Except, he had looked really awful that day—was it only two days ago? And how did a man as sick as he obviously was justify wanting to go out for a stroll in winter snow.
I went impatiently into the kitchen to pour myself a cup of coffee. Usually at this time of evening I drank tea, but I had tried that earlier and found it unpalatable.
All right, look at in the worst possible light, I told myself. Suppose Mary Linton was trying to murder Jeff. Suppose he were already sick enough that he could do nothing about it, couldn’t escape, had no one to whom he could turn for help (he had said that, hadn’t he?)
So what did that have to do with me? I wasn’t in love with him. He wasn’t, I was quite sure, in love with me. We had not seen one another for five years and at that time, when I had been in love, he had jilted me. Coldly, cruelly, not caring at all if I nearly died from heartache. I owed him nothing.
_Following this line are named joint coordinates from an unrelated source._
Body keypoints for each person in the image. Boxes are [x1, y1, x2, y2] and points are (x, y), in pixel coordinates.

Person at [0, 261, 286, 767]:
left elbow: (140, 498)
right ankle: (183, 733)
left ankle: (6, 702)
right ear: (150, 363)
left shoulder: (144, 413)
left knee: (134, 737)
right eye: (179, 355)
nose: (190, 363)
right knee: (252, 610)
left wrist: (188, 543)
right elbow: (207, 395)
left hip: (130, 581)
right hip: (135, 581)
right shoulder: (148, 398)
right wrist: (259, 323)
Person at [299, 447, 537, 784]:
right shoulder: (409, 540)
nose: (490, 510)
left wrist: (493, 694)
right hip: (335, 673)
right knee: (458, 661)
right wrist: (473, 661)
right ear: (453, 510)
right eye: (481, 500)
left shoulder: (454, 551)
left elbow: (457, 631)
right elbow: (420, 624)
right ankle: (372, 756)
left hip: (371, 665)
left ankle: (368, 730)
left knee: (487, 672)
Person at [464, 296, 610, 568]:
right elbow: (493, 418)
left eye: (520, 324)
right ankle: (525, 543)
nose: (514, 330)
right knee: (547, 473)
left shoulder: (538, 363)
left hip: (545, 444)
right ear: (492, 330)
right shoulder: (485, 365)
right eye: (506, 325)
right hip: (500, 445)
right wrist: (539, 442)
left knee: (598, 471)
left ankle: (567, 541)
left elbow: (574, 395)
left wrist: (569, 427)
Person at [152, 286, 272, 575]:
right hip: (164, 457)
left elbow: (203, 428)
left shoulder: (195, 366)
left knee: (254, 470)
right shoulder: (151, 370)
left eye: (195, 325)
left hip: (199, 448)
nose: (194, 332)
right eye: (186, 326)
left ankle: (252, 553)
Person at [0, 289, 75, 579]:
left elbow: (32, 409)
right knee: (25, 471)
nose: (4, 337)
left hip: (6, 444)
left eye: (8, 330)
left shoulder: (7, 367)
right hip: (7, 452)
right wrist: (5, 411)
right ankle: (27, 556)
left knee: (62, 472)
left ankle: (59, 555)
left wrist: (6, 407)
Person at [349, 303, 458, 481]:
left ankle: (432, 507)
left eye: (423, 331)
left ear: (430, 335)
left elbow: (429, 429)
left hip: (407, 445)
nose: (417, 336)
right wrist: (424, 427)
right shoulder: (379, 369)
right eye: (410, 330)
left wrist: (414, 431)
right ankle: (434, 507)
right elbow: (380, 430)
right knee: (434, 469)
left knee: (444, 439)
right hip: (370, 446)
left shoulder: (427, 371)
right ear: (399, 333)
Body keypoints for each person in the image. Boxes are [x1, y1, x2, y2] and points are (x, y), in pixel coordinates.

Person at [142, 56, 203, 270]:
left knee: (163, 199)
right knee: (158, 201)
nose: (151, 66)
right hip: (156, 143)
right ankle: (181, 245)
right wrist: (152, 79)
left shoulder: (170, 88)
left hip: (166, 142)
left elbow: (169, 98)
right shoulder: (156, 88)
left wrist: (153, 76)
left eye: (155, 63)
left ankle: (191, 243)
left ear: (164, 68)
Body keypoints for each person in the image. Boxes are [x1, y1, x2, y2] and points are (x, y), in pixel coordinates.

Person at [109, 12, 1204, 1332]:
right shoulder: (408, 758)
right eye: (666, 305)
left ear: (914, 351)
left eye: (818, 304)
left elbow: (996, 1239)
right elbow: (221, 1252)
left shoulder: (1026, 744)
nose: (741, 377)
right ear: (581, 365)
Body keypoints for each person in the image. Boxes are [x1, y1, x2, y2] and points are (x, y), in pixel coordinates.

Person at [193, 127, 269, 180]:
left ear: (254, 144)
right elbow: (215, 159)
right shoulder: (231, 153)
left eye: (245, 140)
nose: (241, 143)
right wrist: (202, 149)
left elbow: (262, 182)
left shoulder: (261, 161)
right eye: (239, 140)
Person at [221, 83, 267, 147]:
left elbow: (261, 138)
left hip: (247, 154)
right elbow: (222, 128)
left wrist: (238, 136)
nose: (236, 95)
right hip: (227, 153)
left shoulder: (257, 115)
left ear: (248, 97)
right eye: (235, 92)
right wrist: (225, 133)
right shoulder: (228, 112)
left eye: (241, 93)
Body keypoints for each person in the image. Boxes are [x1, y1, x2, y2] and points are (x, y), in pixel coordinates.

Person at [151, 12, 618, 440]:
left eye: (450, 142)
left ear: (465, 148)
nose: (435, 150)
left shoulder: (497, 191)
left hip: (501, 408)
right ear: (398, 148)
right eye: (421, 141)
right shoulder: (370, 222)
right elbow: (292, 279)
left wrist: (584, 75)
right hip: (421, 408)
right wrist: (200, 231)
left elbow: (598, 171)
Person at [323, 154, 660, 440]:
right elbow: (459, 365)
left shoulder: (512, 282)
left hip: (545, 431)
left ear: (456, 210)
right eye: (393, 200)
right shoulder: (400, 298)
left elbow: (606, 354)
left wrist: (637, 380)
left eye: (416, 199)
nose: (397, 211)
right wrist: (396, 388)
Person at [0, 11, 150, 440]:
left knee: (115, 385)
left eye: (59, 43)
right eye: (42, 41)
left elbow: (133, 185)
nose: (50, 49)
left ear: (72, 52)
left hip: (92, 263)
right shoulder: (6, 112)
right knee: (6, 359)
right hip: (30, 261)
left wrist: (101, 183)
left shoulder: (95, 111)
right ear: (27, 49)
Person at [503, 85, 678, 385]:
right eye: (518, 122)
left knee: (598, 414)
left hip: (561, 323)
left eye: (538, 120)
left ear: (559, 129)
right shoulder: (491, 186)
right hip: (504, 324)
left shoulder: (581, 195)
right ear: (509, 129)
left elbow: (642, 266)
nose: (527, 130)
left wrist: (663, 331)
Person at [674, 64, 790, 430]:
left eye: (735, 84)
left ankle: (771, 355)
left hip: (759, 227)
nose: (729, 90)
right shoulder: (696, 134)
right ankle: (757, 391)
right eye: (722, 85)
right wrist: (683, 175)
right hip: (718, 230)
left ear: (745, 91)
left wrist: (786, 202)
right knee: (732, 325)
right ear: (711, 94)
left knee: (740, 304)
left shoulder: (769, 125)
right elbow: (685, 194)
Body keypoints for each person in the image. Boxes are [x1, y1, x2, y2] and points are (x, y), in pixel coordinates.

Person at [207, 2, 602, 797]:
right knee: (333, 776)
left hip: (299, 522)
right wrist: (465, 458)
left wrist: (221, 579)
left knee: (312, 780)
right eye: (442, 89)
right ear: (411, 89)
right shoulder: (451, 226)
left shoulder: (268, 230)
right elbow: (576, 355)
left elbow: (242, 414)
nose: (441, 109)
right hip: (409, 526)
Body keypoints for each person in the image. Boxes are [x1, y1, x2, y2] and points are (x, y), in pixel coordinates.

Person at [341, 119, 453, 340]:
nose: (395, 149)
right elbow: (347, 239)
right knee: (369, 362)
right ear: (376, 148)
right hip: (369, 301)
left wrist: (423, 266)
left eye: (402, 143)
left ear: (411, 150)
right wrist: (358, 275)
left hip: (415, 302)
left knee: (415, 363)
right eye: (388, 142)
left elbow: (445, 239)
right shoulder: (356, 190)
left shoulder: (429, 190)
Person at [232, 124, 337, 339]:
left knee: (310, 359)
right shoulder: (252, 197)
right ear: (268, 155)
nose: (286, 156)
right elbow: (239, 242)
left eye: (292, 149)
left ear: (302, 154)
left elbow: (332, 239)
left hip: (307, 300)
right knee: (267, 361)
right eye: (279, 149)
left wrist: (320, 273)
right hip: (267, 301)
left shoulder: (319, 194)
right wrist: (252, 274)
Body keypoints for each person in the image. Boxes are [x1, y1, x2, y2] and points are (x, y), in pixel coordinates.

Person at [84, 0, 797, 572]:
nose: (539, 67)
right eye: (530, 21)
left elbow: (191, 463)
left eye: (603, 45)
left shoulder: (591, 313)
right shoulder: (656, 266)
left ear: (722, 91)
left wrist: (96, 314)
Which of course was utter nonsense. Nearly dying from heartache was a far cry from literally dying from arsenic poisoning.
And I did owe him, in the same sense that Jerry owed me some concern and his friend owed Jerry some concern, and so on and on through the whole structure that man had built up for himself and called civilization.
Because we are, in some measure at least, our brother’s keepers. Because there are the dues we have to pay as part of the entire scheme, part of the human race. Because it is necessary to balance the ledger sheet against all the acts of concern and kindness that other people had done to me and would do again.
I went into my tiny bedroom, to my closet. The little overnight case was on the shelf. I took it down, carrying it to the bed. It had a film of dust on it and I got a cloth from the kitchen and dusted it carefully. Then I opened it and began to put things into it.
There was a train shortly after midnight that, with connections, would put me into Elsinore about dawn.
I could not help wondering what time of day Jeff usually had his tea.